U.S. organization supports Cuba’s struggles

Members of the Code Pink delegation during an encounter with the Cuban press. Photo: Orlando Perera (Courtesy of ICAP)

In defiance of the U.S. government’s attempts to spread fear and discredit Cuba’s reputation as a safe country, members of the U.S. Non-governmental organization CODEPINK, visited the Caribbean island to show their opposition to the White House’s hostile policy

Nov 9, by Speaking before national press outlets at the Havana headquarters of the Cuban Institute of Friendship with the Peoples (ICAP), the activists condemned the criminal economic, commercial and financial blockade imposed by the U.S. on Cuba, called for the closure of the illegal Naval Base in Guantánamo, and for the normalization of diplomatic relations between the two countries. CODEPINK, founded on November 17, 2002, is a women-led grassroots organization working to end U.S. wars and militarism, support peace, environmental protection, and human rights initiatives; as well as redirect taxpayer’s money destined for the military sector into areas linked to social development.

Co-founder of the organization, Medea Benjamin, highlighted the irony of the U.S. State Department’s attempt to create fear by issuing travel warnings on Cuba, when it is one of the safest countries in the region, and given the level of violence and death in the U.S. as a result of the right to bear arms.

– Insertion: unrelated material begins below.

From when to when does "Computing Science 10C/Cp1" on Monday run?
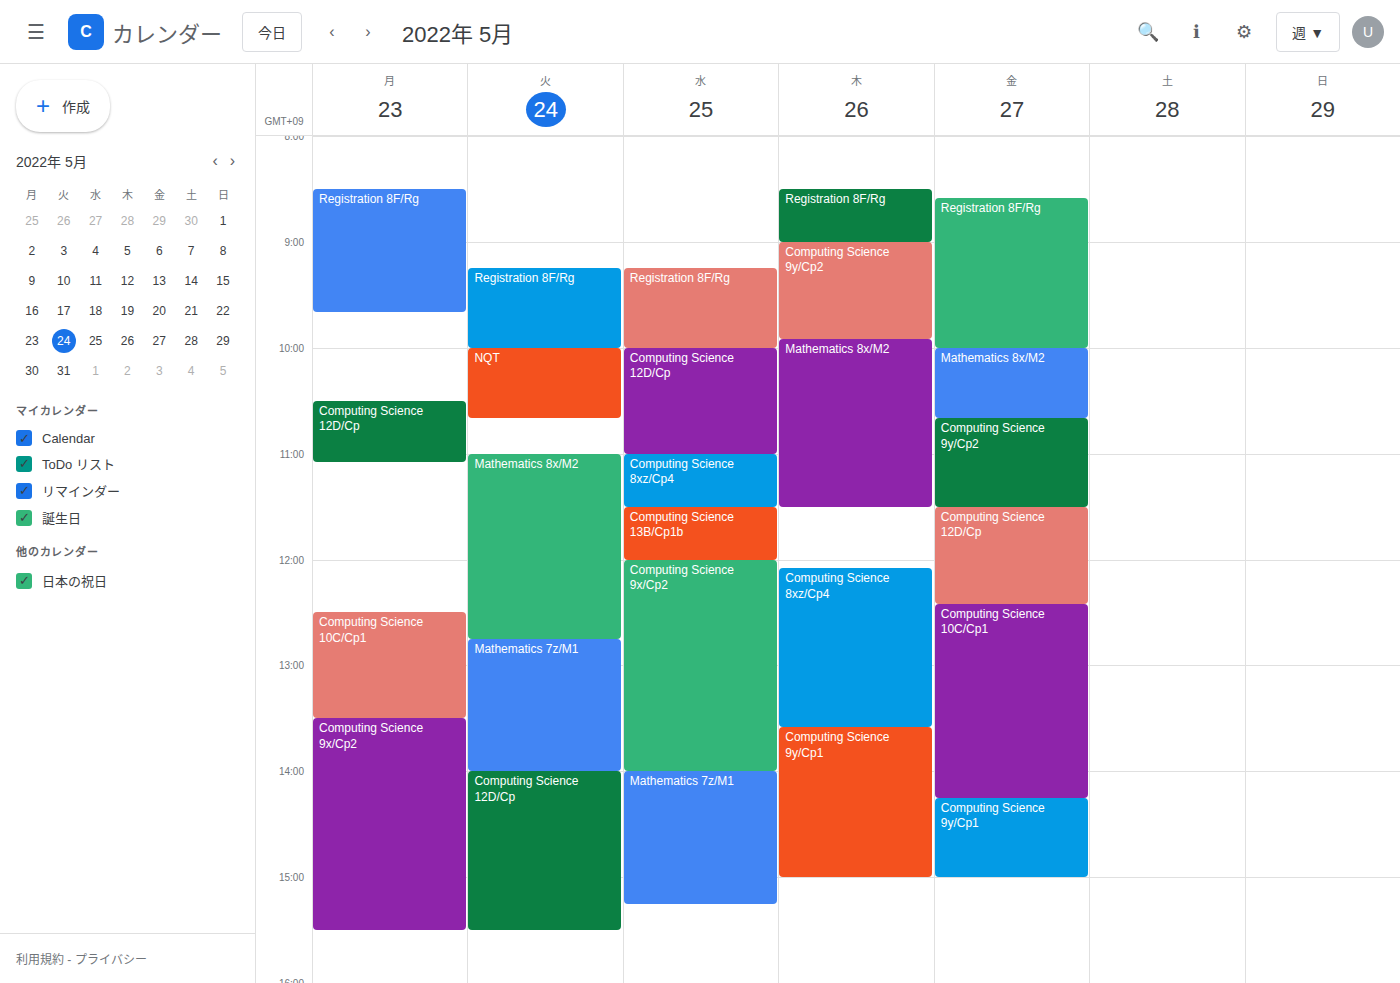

“When we get back we will talk about our experience here in Cuba and recommend that people visit the island, not only to meet with solidary people but also to get to know a country with a very interesting culture and way of life,” she noted, going on to emphasize the high level of safety on the island.

The CODEPINK co-founder went on to note that much work remains to be done to raise awareness around the issue of war; especially at such a complicated time for the country, with many domestic matters to resolve. In this sense she noted that the organization is working to build alliances with other progressive groups, above all those struggling to end police violence against African-Americans and people of color, immigrant rights movements, and environmentalists. Madea stated that 50 years after the unjust blockade was imposed on Cuba, she never imagined she would still be struggling to bring an end to the immoral and irrational policy, which has been condemned by international organizations such as the UN and the Vatican.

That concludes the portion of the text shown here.